Work order:
For this item, repeat the material exactly while omitting its pictures.

Provided material:

↓

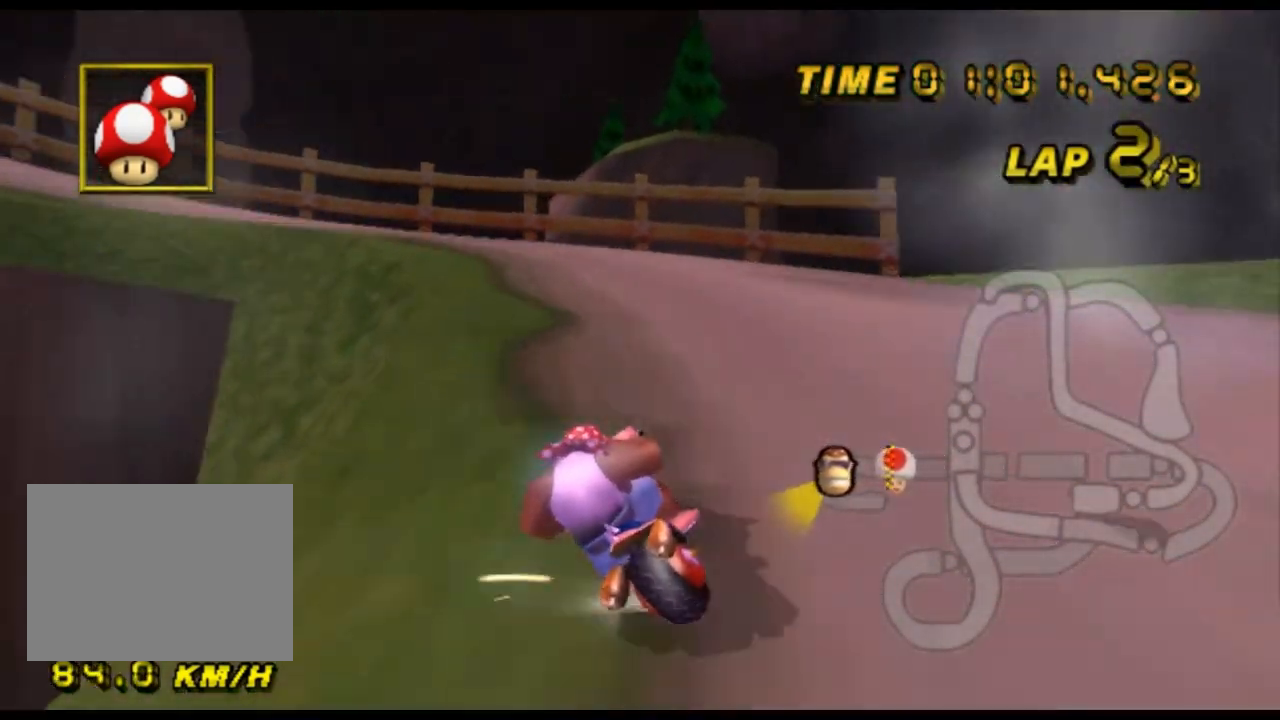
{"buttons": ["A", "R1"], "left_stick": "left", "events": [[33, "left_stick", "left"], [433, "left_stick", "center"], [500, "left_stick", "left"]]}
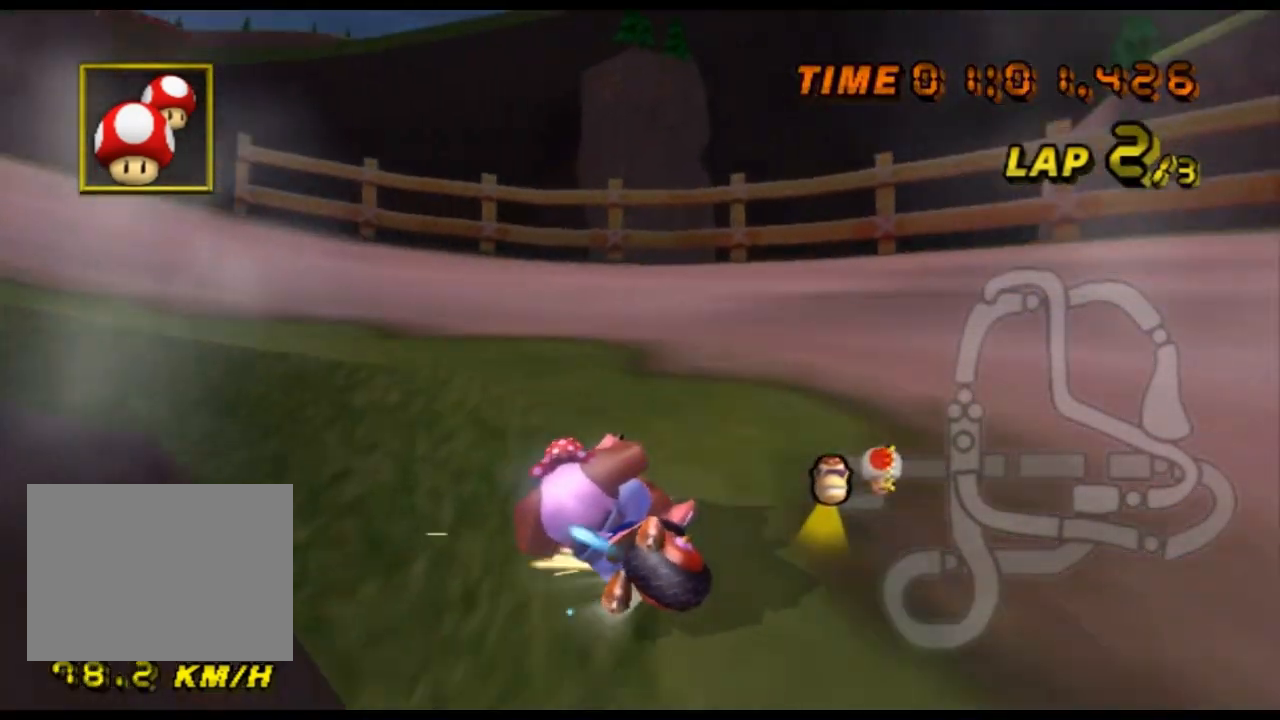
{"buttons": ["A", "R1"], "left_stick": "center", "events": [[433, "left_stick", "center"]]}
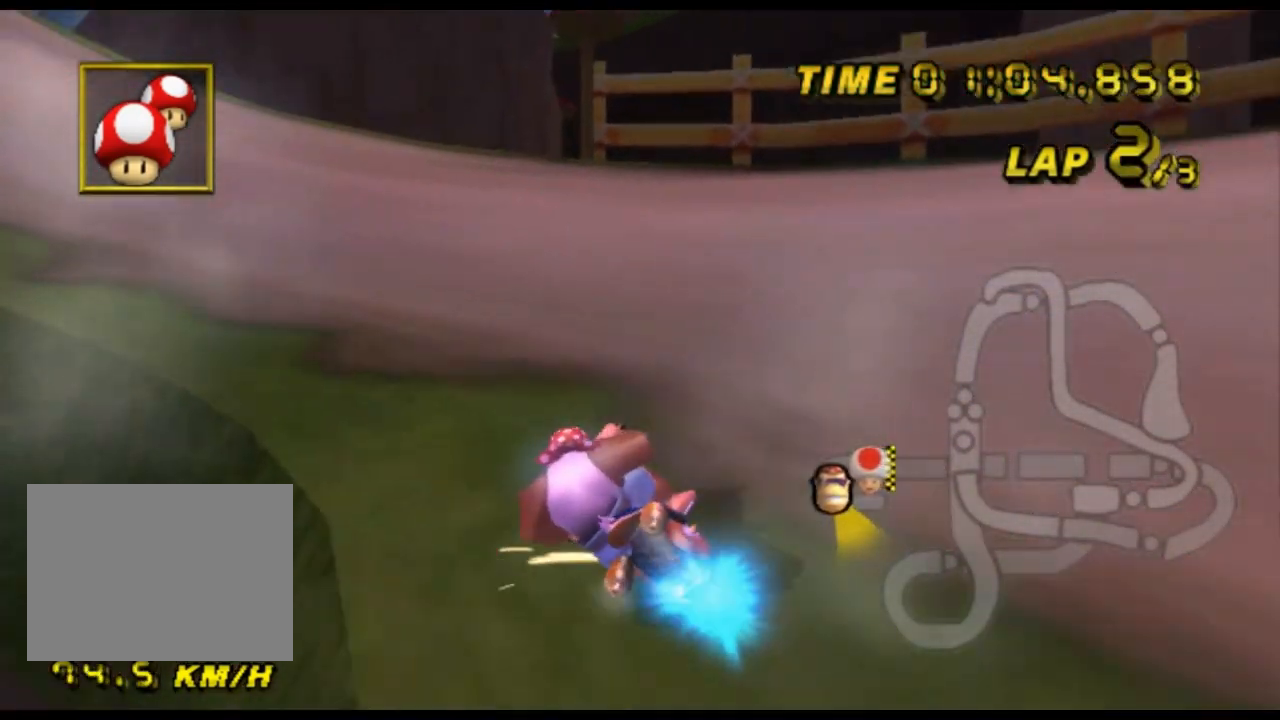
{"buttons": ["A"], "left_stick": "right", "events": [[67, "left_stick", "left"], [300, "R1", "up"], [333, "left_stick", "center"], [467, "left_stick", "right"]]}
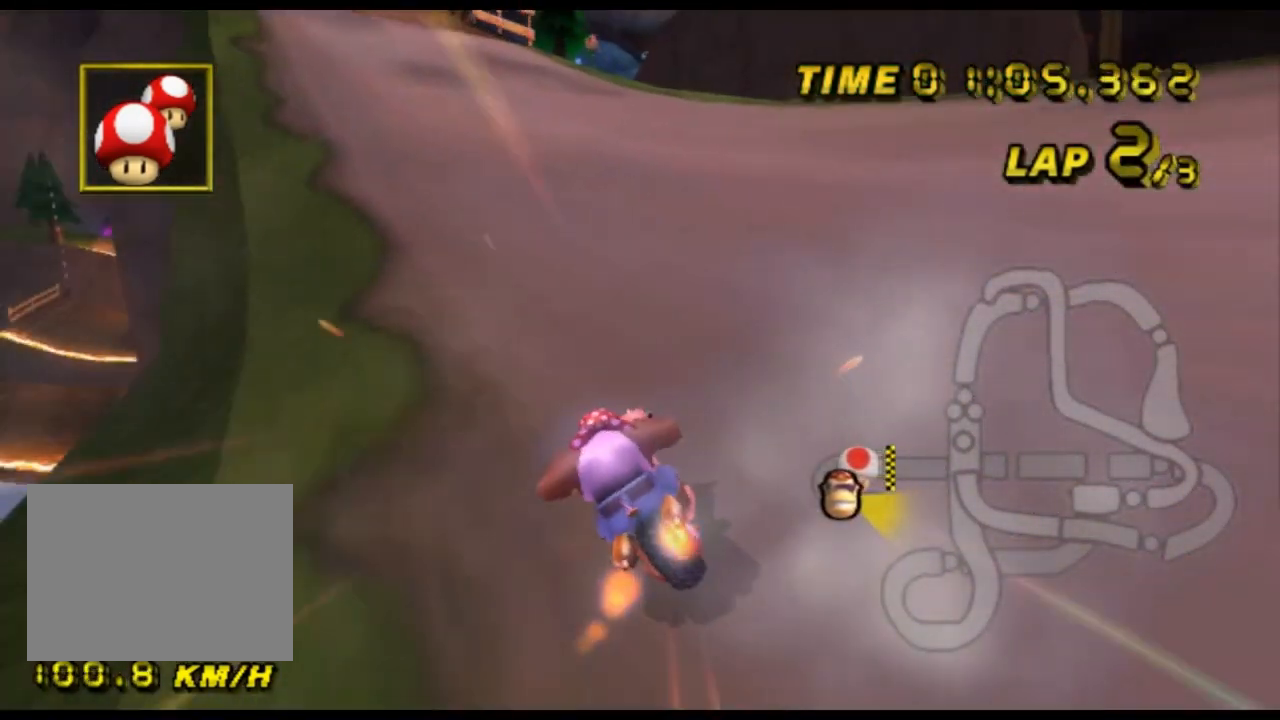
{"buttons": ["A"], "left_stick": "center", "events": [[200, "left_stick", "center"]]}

↑

Answer space:
{"buttons": ["A", "R1"], "left_stick": "left", "events": [[33, "left_stick", "left"], [433, "left_stick", "center"], [500, "left_stick", "left"]]}
{"buttons": ["A", "R1"], "left_stick": "center", "events": [[433, "left_stick", "center"]]}
{"buttons": ["A"], "left_stick": "right", "events": [[67, "left_stick", "left"], [300, "R1", "up"], [333, "left_stick", "center"], [467, "left_stick", "right"]]}
{"buttons": ["A"], "left_stick": "center", "events": [[200, "left_stick", "center"]]}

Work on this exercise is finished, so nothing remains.